L’Algérie marque la Journée de la Méditerranée 2024

L’Algérie a célébré récemment la Journée de la Méditerranée, une initiative visant à sensibiliser à la préservation de l’écosystème méditerranéen et à promouvoir une gestion durable de ses ressources. Selon horizons.dz, cette journée a été l’occasion de mettre en lumière les efforts nationaux en matière de protection de la biodiversité marine et côtière, ainsi que les défis persistants auxquels fait face le pays.

Une mobilisation nationale pour la Méditerranée

L’Algérie, avec ses 1 200 kilomètres de côtes, abrite une diversité d’écosystèmes marins et côtiers, allant des herbiers de posidonies aux récifs coralliens, en passant par des zones humides classées Ramsar. Ces milieux jouent un rôle crucial dans la régulation du climat, la protection contre l’érosion côtière et la subsistance des communautés locales. Pourtant, ils subissent des pressions croissantes, liées à la pollution, à la surpêche et au changement climatique.

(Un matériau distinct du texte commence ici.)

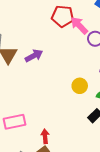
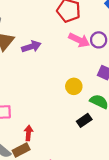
pink arrow: (79, 25) -> (79, 40), moved, turned 150

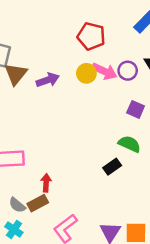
yellow circle: (74, 86) -> (86, 73), moved

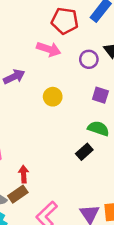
red pentagon: (91, 36) -> (65, 21), moved
pink arrow: (104, 71) -> (49, 49), moved
yellow circle: (86, 73) -> (53, 97), moved

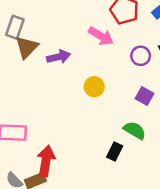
black rectangle: (84, 152) -> (115, 152), turned -35
red arrow: (24, 174) -> (46, 161), size x1.6

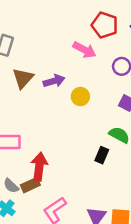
brown triangle: (27, 47) -> (23, 78), moved
purple arrow: (59, 57) -> (54, 81), moved

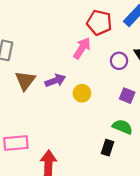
pink arrow: (84, 50) -> (82, 48), turned -80

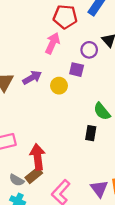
purple square: (127, 96) -> (77, 70), moved
green semicircle: (122, 127) -> (102, 111), turned -144

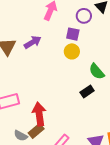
yellow circle: (59, 86) -> (72, 51), moved
black rectangle: (91, 133) -> (87, 91), turned 48

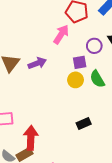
purple square: (73, 34) -> (80, 62), turned -32
green semicircle: (97, 71) -> (97, 79), moved

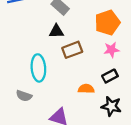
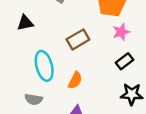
black triangle: (56, 31) -> (25, 23), moved
orange semicircle: (86, 89) -> (75, 80), moved, turned 126

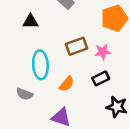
pink star: (121, 32) -> (103, 52), moved
black rectangle: (124, 61) -> (101, 78), moved

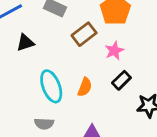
brown rectangle: (77, 46) -> (84, 34), moved
orange semicircle: (67, 84) -> (85, 87), moved

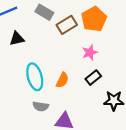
brown rectangle: (84, 34) -> (67, 25), moved
gray semicircle: (44, 124) -> (41, 106), moved

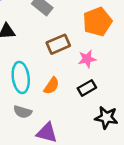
brown rectangle: (67, 25) -> (58, 44), moved

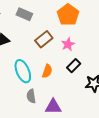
gray semicircle: (23, 112) -> (31, 96), turned 80

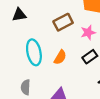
gray semicircle: (31, 96) -> (26, 87), moved

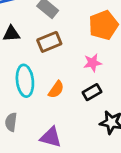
brown rectangle: (63, 22) -> (49, 42), moved

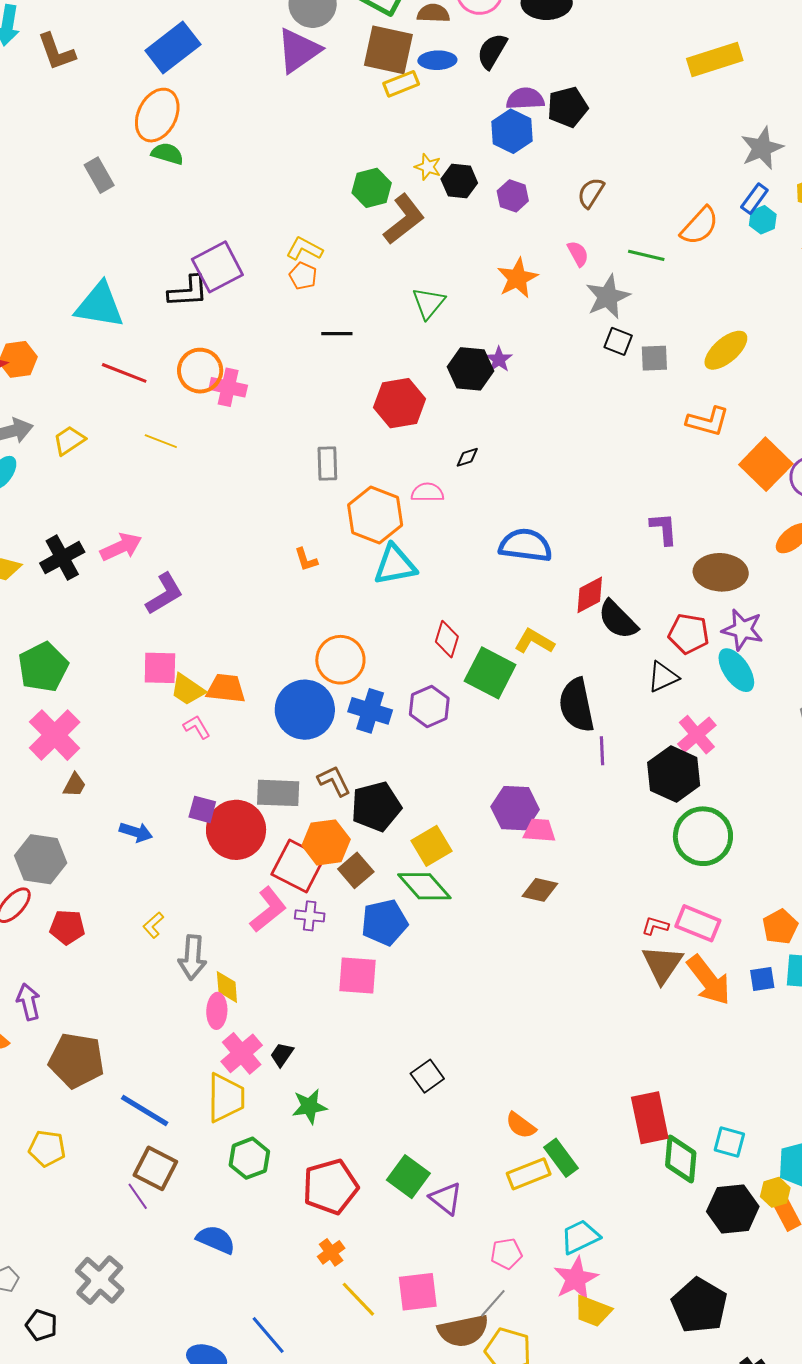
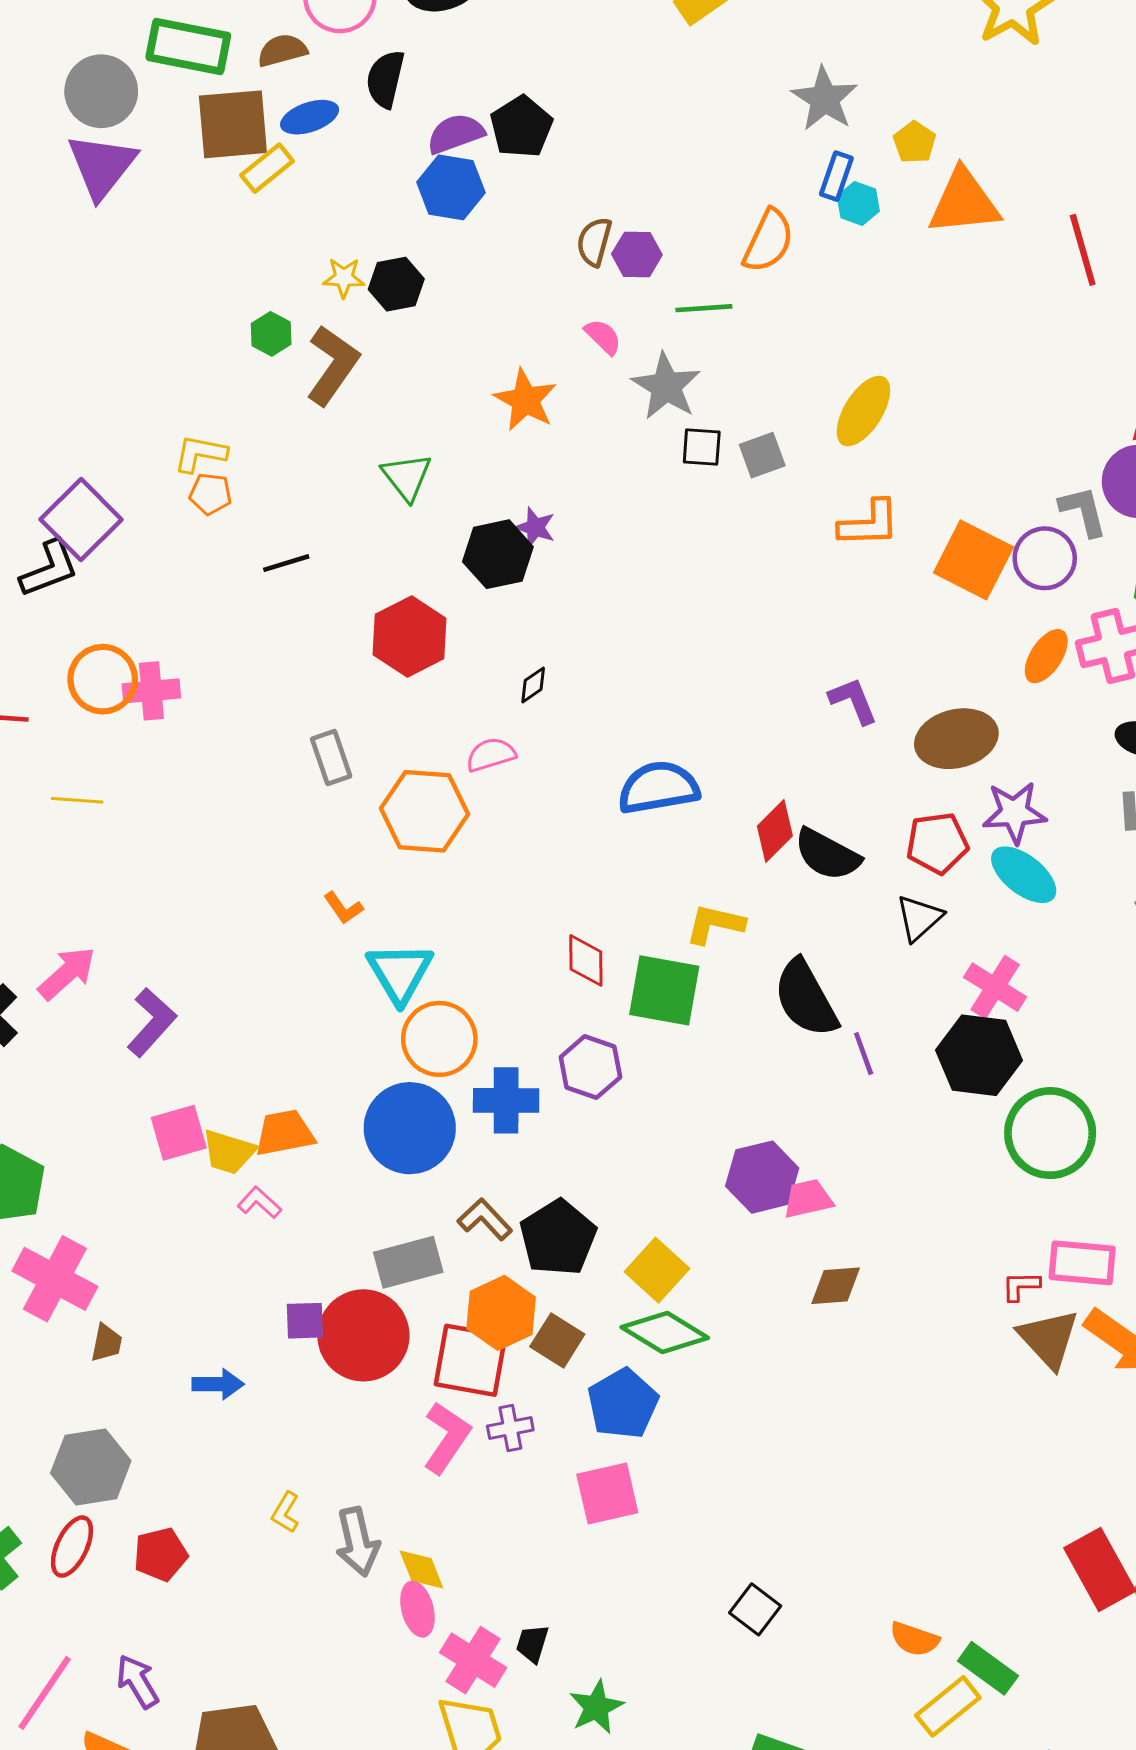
green hexagon: (372, 188) -> (271, 334), size x0.7
purple hexagon: (513, 196) -> (637, 254), moved
cyan triangle: (395, 565) -> (400, 973), moved, turned -33

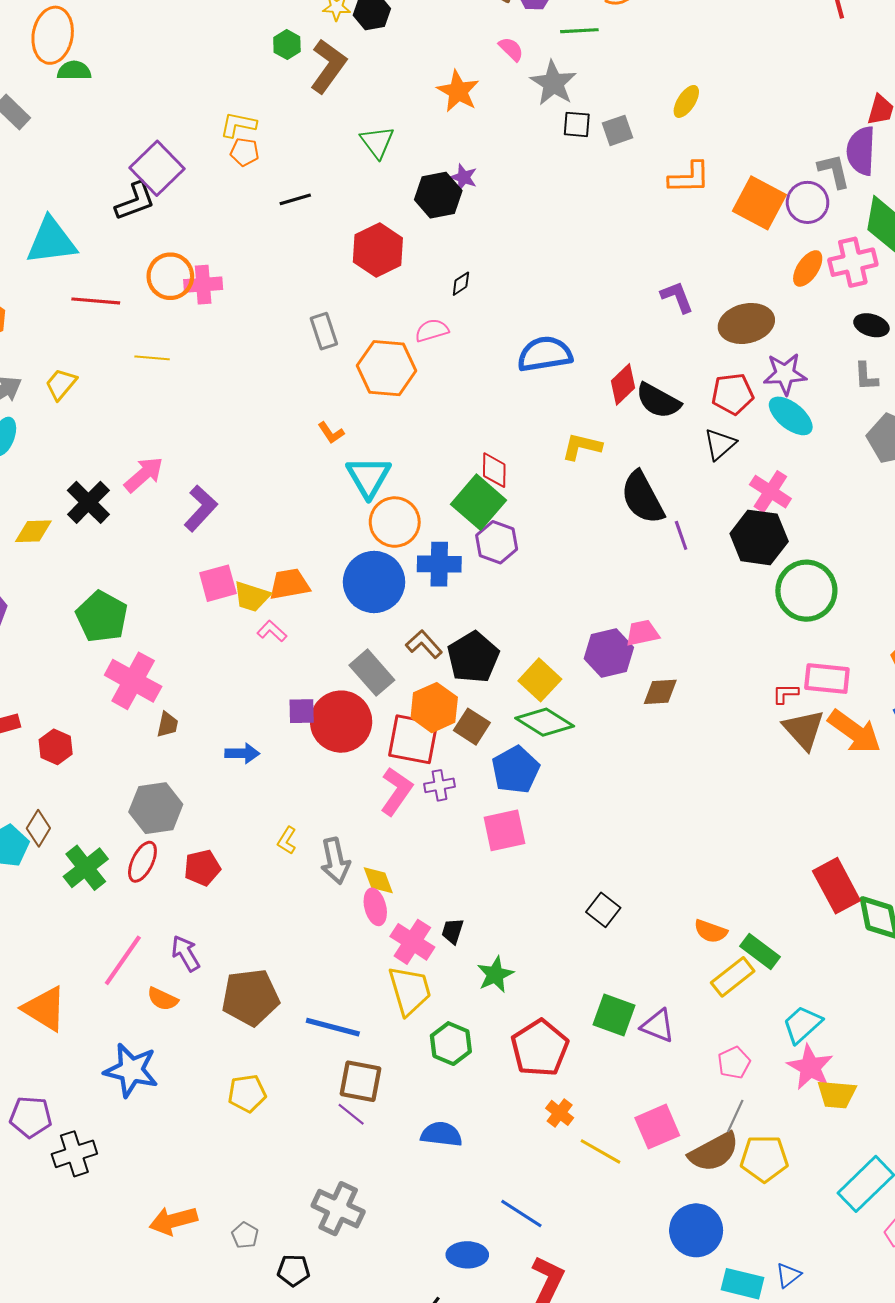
yellow ellipse: (863, 411) -> (686, 101), size x0.7
green square: (664, 990) -> (479, 502), moved, turned 30
purple hexagon: (762, 1177) -> (609, 653), moved
gray rectangle: (408, 1262) -> (372, 673), turned 63

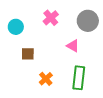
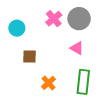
gray circle: (88, 21) -> (79, 19), moved

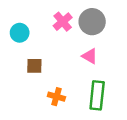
orange cross: (48, 83) -> (56, 97), turned -32

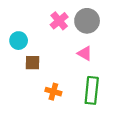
cyan circle: (20, 33) -> (19, 41), moved

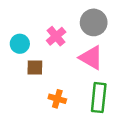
pink cross: (59, 21) -> (56, 36), moved
pink triangle: (85, 53) -> (91, 58), size x1.5

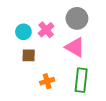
cyan circle: (20, 44) -> (23, 32), moved
orange cross: (57, 99) -> (47, 81), turned -32

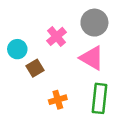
cyan circle: (23, 32) -> (17, 49), moved
brown square: (29, 55) -> (35, 68), turned -32

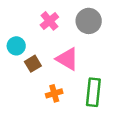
pink cross: (57, 36) -> (49, 21), moved
pink triangle: (92, 58) -> (67, 59), moved

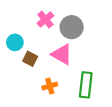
gray circle: (89, 21) -> (72, 27), moved
brown square: (33, 64) -> (30, 59), turned -32

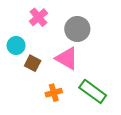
pink cross: (45, 20) -> (38, 17), moved
green rectangle: (86, 85) -> (93, 91), turned -60

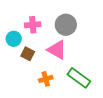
pink cross: (38, 17) -> (33, 25), moved, turned 35

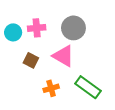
cyan circle: (14, 39) -> (13, 32), moved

La biodiversité méditerranéenne sous pression

La surpêche constitue un autre enjeu critique. Malgré les réglementations en vigueur, certaines pratiques illégales, comme le chalutage de fond, continuent de menacer les stocks halieutiques. Le ministère de la Pêche et des Productions halieutiques a récemment renforcé les contrôles, mais les experts soulignent la nécessité d’une coopération régionale pour lutter efficacement contre ce fléau. La Méditerranée, considérée comme l’une des mers les plus surexploitées au monde, voit ses ressources halieutiques décliner depuis des décennies, avec des conséquences directes sur les moyens de subsistance des pêcheurs algériens.

Des actions concrètes pour la préservation

Les autorités algériennes misent également sur la sensibilisation des populations locales. Des campagnes de nettoyage des plages, comme celle organisée à Oran en marge de la Journée de la Méditerranée, ont mobilisé des centaines de volontaires. Ces actions visent à impliquer les citoyens dans la protection de leur environnement, tout en mettant en avant des solutions simples, comme la réduction des plastiques à usage unique.

Sur le plan international, l’Algérie participe activement aux initiatives régionales, telles que le Plan d’action pour la Méditerranée (PAM) du Programme des Nations unies pour l’environnement (PNUE). Ce cadre permet de coordonner les efforts des pays riverains pour lutter contre la pollution et promouvoir une pêche durable. Récemment, l’Algérie a également adhéré à la Stratégie méditerranéenne pour le développement durable (SMDD), qui fixe des objectifs communs pour 2030, notamment en matière de gestion des déchets et de protection de la biodiversité.

Un équilibre à trouver entre développement et préservation

Les énergies renouvelables, en particulier l’éolien offshore, représentent une opportunité pour réduire la dépendance aux hydrocarbures tout en préservant la Méditerranée. Le gouvernement algérien a récemment lancé des études pour évaluer le potentiel éolien de sa zone économique exclusive, une démarche qui pourrait positionner le pays comme un acteur clé de la transition énergétique en Méditerranée. Cependant, ces projets soulèvent des questions sur leur impact sur les fonds marins et les espèces migratrices, nécessitant une approche équilibrée.

Vers une coopération renforcée

Les experts soulignent que les solutions existent, mais qu’elles nécessitent une volonté politique et des moyens financiers suffisants. La mise en œuvre des engagements pris dans le cadre de la Convention de Barcelone, qui vise à protéger le milieu marin méditerranéen, reste inégale selon les pays. Pour l’Algérie, cela implique de renforcer les capacités techniques des institutions locales, tout en associant davantage les communautés côtières aux décisions qui les concernent.

En célébrant cette journée, l’Algérie réaffirme son engagement en faveur d’une Méditerranée plus propre et plus résiliente. Les défis sont nombreux, mais les initiatives récentes montrent une prise de conscience croissante de l’importance de préserver ce patrimoine commun. Reste à transformer ces engagements en actions durables, pour que les générations futures puissent continuer à bénéficier des richesses de la Méditerranée.